Первая поездка в поезде советского метрополитена оставляет неизгладимое впечатление. Что творилось под землей, когда строители промчали через свои 13 станций делегатов VII Всесоюзного съезда советов и II съезда колхозников-ударников! Ошеломленные всем виденным, люди первое время молчали, пытаясь совладать с охватившими их мыслями и чувствами. Они беспомощно разводили руками, свидетельствуя о невозможности выразить свои впечатления словами. Колхозные люди — молодые и старые, — увлеченные ритмом идущего под землей поезда, начинали петь. Люди на станциях кричали «ура», бежали вдогонку и махали платками, как флагами.

Среди пассажиров первого поезда было много людей, побывавших во всех столицах мира, видевших метрополитены Парижа, Берлина, Лондона, Нью-Йорка. Теперь они видели метрополитен Москвы, и им казалось, что они видят первый настоящий метрополитен. Все в нем было торжественно, светло, обильно и щедро. Свет, воздух, мрамор, пространство. И еще что-то в этом сооружении, говорившее о творческой свободе построивших его людей. На ум приходили необычные и с первого взгляда чуть неуклюжие слова.

— Наш метрополитен построен с душой! — сказал Отто Юльевич Шмидт, выходя из поезда.

— Построили так, как строят для себя — превосходно, лучше всех! — воскликнул строитель кузнецких домен тов. Франкфурт.

— В восторге от людей московского метро! — заявил обычно невозмутимый, но тут как-то особенно взвинченный летчик — герой Советского союза — М. М. Громов.

А один из делегатов Туркмении сказал просто:

— Да здравствует тов. Каганович!

Так он выразил общую мысль.

Мнения иностранцев не расходятся с советской оценкой московского метрополитена. Американский инженер Джордж Морган пишет:

«Зная все метрополитены мира и непосредственно участвуя в строительстве некоторых из них, я могу только подтвердить, что московский метрополитен — действительно лучший в мире. Как иностранец я особенно восхищаюсь дружной, беззаветной работой комсомольцев на метро, действенным, гибким руководством партийной организации и особенно — буквально неоценимым оперативным участием во всей сложнейшей работе Метростроя тов. Л. М. Кагановича».

Так всеми признано, что в Москве выстроен лучший в мире метро. Строителям его следует скромно согласиться с единодушной оценкой их работы, прибавив лишь, что лучший в мире метро кроме того выстроен в самый короткий в мировой практике срок, по сути дела — в два года, из них 90 процентов всех работ осуществлено в 1934 году!

● ● ● ● ● ● ●

**Задания:**
(a) Какая доля всех работ, по словам текста о московском метро, была выполнена в 1934 году?
(b) Перепишите дословно отрывок из текста о московском метро, начиная со слов «Первая поездка в поезде» и заканчивая словами «платками, как флагами.».

● ● ● ● ● ● ●

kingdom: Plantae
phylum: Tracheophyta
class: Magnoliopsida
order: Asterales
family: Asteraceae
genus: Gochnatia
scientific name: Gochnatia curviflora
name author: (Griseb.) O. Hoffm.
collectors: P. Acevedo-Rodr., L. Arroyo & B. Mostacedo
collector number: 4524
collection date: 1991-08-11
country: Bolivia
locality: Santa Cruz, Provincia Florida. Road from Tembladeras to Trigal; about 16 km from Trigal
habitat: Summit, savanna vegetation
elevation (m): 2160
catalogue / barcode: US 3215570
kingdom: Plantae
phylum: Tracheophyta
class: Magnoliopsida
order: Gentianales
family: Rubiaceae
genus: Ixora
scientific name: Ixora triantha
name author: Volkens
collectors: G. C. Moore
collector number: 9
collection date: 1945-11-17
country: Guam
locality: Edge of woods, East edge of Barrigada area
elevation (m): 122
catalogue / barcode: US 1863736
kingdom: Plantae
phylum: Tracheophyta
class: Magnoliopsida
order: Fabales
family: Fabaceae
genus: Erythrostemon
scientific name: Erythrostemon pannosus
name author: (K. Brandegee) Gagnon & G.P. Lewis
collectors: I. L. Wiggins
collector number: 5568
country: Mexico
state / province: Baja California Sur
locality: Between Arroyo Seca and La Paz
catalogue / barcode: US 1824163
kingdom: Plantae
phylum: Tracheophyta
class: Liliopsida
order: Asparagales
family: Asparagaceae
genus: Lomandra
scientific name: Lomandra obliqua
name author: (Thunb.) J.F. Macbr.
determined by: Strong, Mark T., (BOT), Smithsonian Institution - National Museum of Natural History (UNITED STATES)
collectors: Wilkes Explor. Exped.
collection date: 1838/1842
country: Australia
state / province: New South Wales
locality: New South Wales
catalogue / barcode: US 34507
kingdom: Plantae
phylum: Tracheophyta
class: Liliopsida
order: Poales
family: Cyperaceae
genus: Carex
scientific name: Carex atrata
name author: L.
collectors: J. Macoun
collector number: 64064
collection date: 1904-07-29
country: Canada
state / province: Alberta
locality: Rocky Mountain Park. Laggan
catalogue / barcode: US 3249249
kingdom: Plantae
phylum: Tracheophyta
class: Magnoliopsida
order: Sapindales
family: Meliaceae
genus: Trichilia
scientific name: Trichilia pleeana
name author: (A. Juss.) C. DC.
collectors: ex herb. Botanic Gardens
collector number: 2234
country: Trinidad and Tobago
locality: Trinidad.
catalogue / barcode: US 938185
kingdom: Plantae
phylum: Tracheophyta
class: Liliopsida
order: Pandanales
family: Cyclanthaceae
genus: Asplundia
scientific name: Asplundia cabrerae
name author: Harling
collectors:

● ● ● ● ● ● ●

**Ответы:**
(a) 90 процентов всех работ.

(b)
Первая поездка в поезде советского метрополитена оставляет неизгладимое впечатление. Что творилось под землей, когда строители промчали через свои 13 станций делегатов VII Всесоюзного съезда советов и II съезда колхозников-ударников! Ошеломленные всем виденным, люди первое время молчали, пытаясь совладать с охватившими их мыслями и чувствами. Они беспомощно разводили руками, свидетельствуя о невозможности выразить свои впечатления словами. Колхозные люди — молодые и старые, — увлеченные ритмом идущего под землей поезда, начинали петь. Люди на станциях кричали «ура», бежали вдогонку и махали платками, как флагами.